In the mid-twentieth century, Ansel Adams developed the infamous zone system with Fred Archer: an 11-step scale (counting step zero) to delineate, pre-visualize, and understand the relationship between the luminance of the scene, the density values of the negative, and the final printed image. Using Roman numerals to avoid confusion with so many other numbers on the camera, the scale starts at Zone 0, a black part of a photograph with no texture or image details. It ends at Zone X (ten) where white appears in the print with no texture. The middle point, Zone V (five), is considered middle gray, though it’s about an 18% gray value. (When we review the zone system for digital photographers, you’ll learn that this percentage decreases a bit.) While the zone system directly helps photographers with the craft of printing, and although “negative densities” may not seem relevant to digital images, understanding the zone will help you see what Adams describes as a “practical interpretation of sensitometry” [1]. Since the zone system is so specifically related to value, I’ve included a study of an adapted zone system for digital photographers in Chapter 5, Resolution and Value.

Contemporary artists continue to use the zone system as a method for understanding the values and tonal range in a photographic image. Terry Flaxton’s In Re Ansel Adams was created in homage to one of Adams’s seminal photographic images—the resolution of the digital image is more robust than the tonal range in the original print (FIGURE S2.3).
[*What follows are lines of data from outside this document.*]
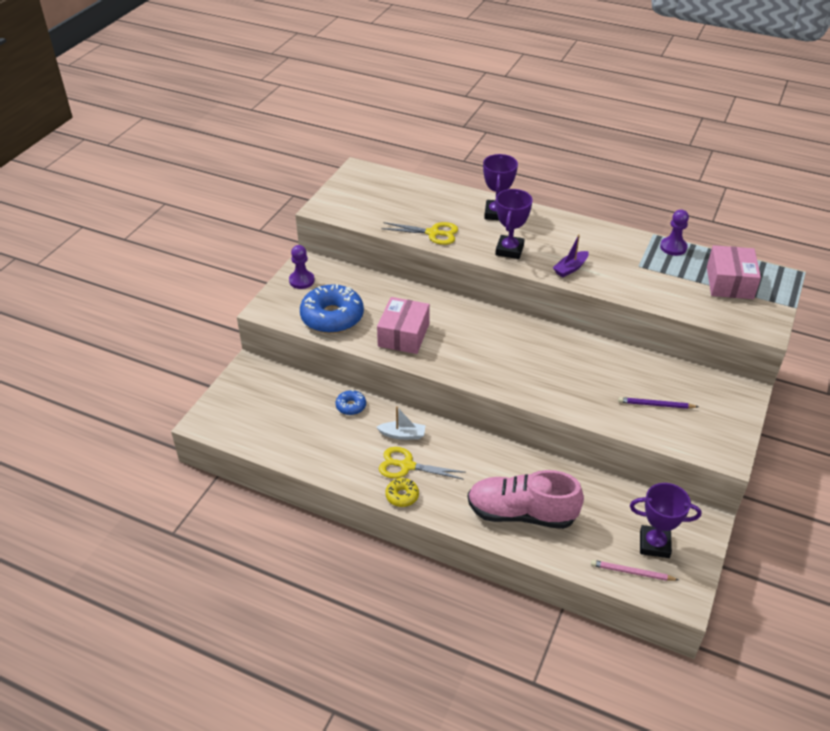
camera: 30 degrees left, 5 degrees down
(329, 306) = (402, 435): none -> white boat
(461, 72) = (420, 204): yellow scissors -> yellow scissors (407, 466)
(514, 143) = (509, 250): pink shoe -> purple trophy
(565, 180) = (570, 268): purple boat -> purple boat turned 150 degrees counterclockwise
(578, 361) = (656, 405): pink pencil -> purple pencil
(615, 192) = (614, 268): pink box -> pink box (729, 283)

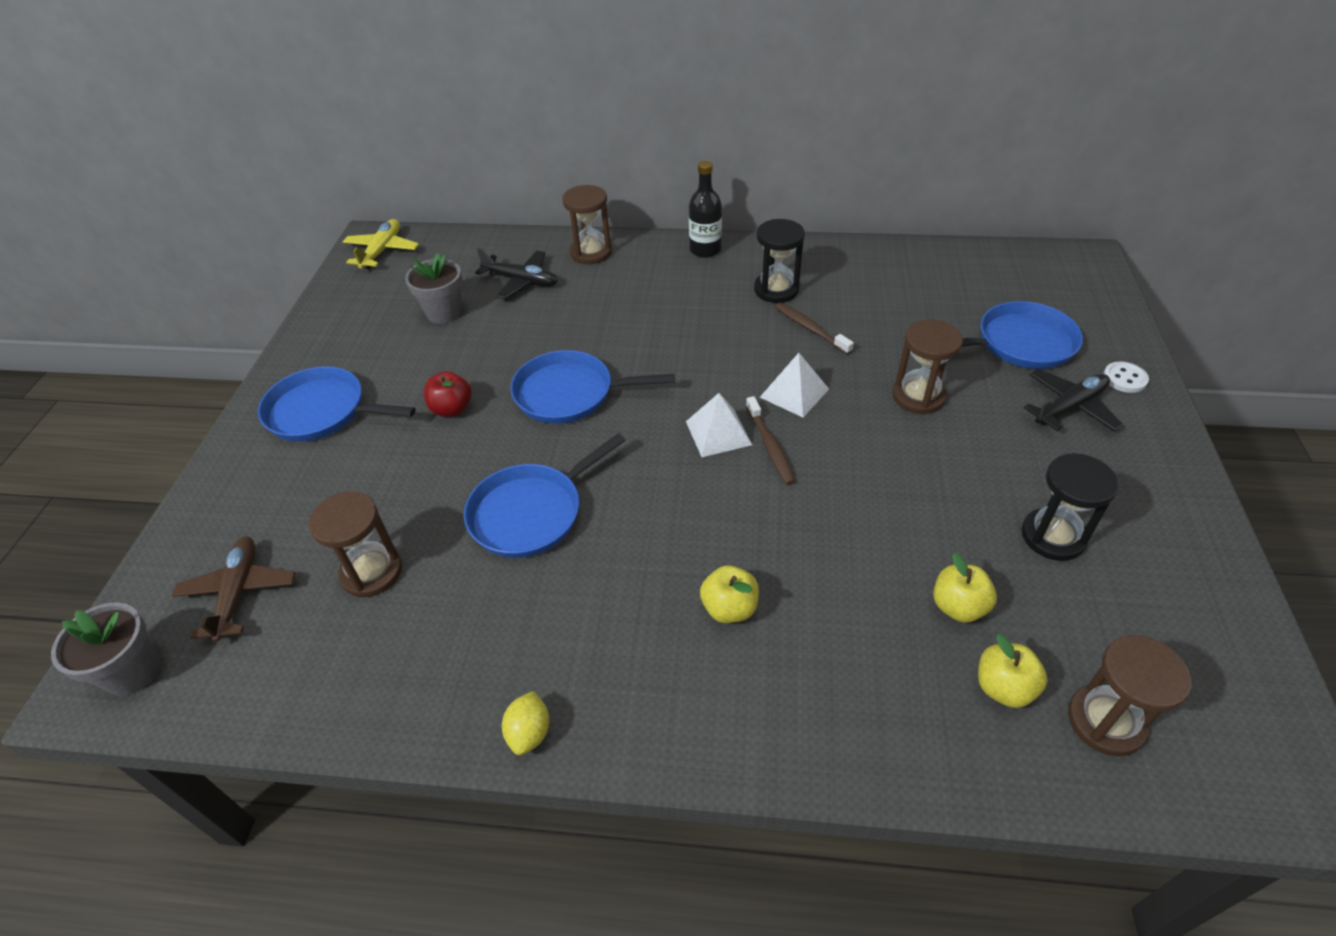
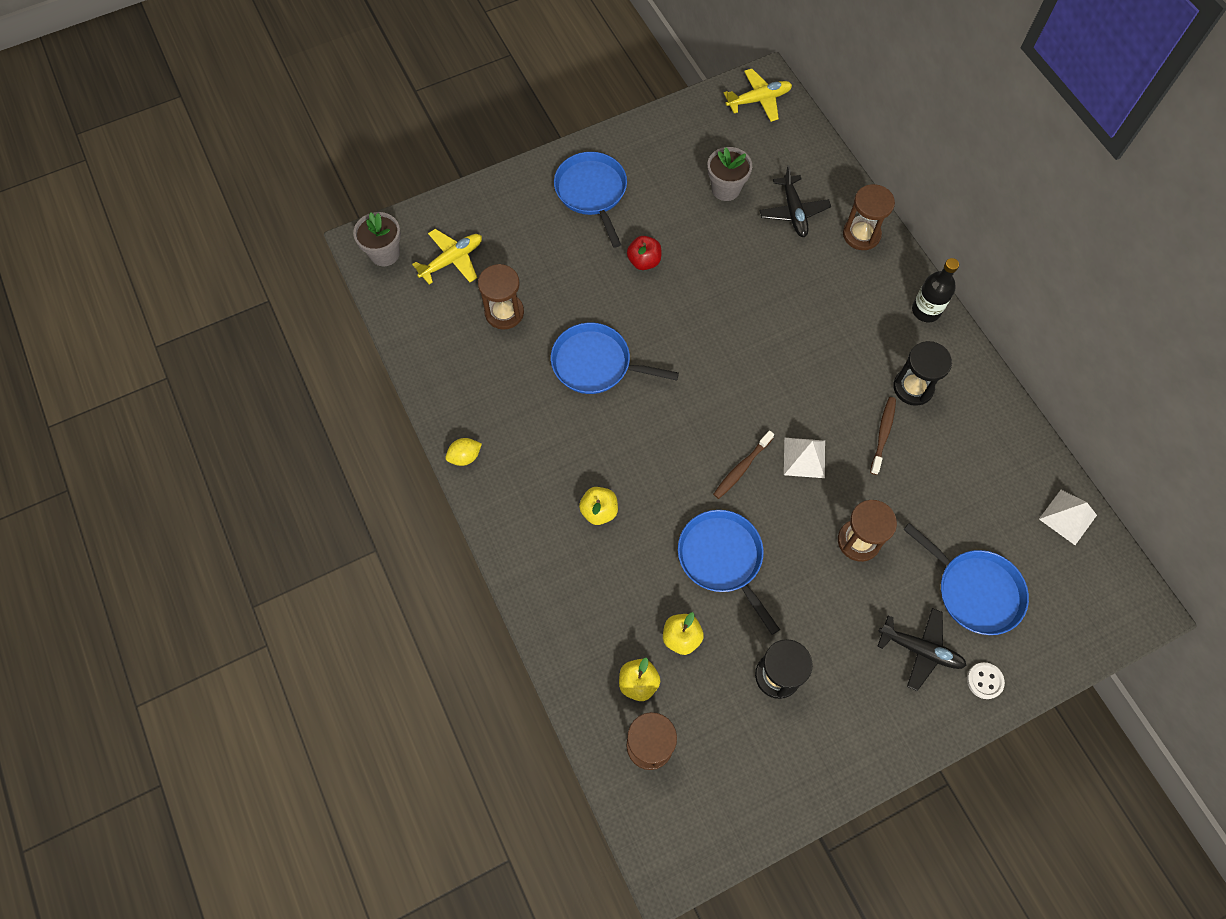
camera: 55 degrees right, 20 degrees up
(239, 592) = (452, 260): brown plane -> yellow plane
(569, 394) = (705, 319): blue pan -> blue pan (722, 558)
(718, 433) = (732, 430): white pyramid -> white pyramid (1067, 517)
Add the movement of the video and the soundtrack of the waterfall, and the scene comes to life (FIGURE S2.4).

FIGURE S2.3 Terry Flaxton operates a high-resolution camera during the making of his In Re Ansel Adams.

FIGURE S2.4 View Terry Flaxton’s video at www.visualfields.co.uk/ANSELembed.html.

In the days of analog photography, working in color was vastly different from shooting, processing, and printing with black-and-white film. For most photographers, working in color implied that they were unable to process their own film (where much experimentation took place with negatives) and necessitated the use of a color lab for printing. This was not nearly as affordable as a black-and-white darkroom you could rig in your home. Shifting to color typically changed the experience for the photographer from working in solitude with complete control over film processing to working in a shared lab with far less control over film processing. The digital camera, especially the DSLR, has mostly returned the photographer to solitude (if she wishes to work in this manner), where post-production takes place on a home computer. Shooting in color, from the perspective of processing, is the same as shooting in black and white—in both situations, you will “process” the images on your computer. Color is a basic design element that should be learned alongside value. We’ll study color with bitmap images, although the same principles of color apply to vector graphics.

In these three chapters, you’ll work with the foundation elements of digital photography: the photographic image, value, and color, and you’ll be encouraged to think about the relationship between these design elements and digital technologies. As Ansel Adams wrote, “With photography we touch the domains of science, illustration, documentation, and expressible art” [2]. Keep the lessons of the first three chapters in mind, too. You’ll continue to see dots (maybe in the form of pixels), lines, and relationships between shapes while you’re interpreting value and composing with the rule of thirds.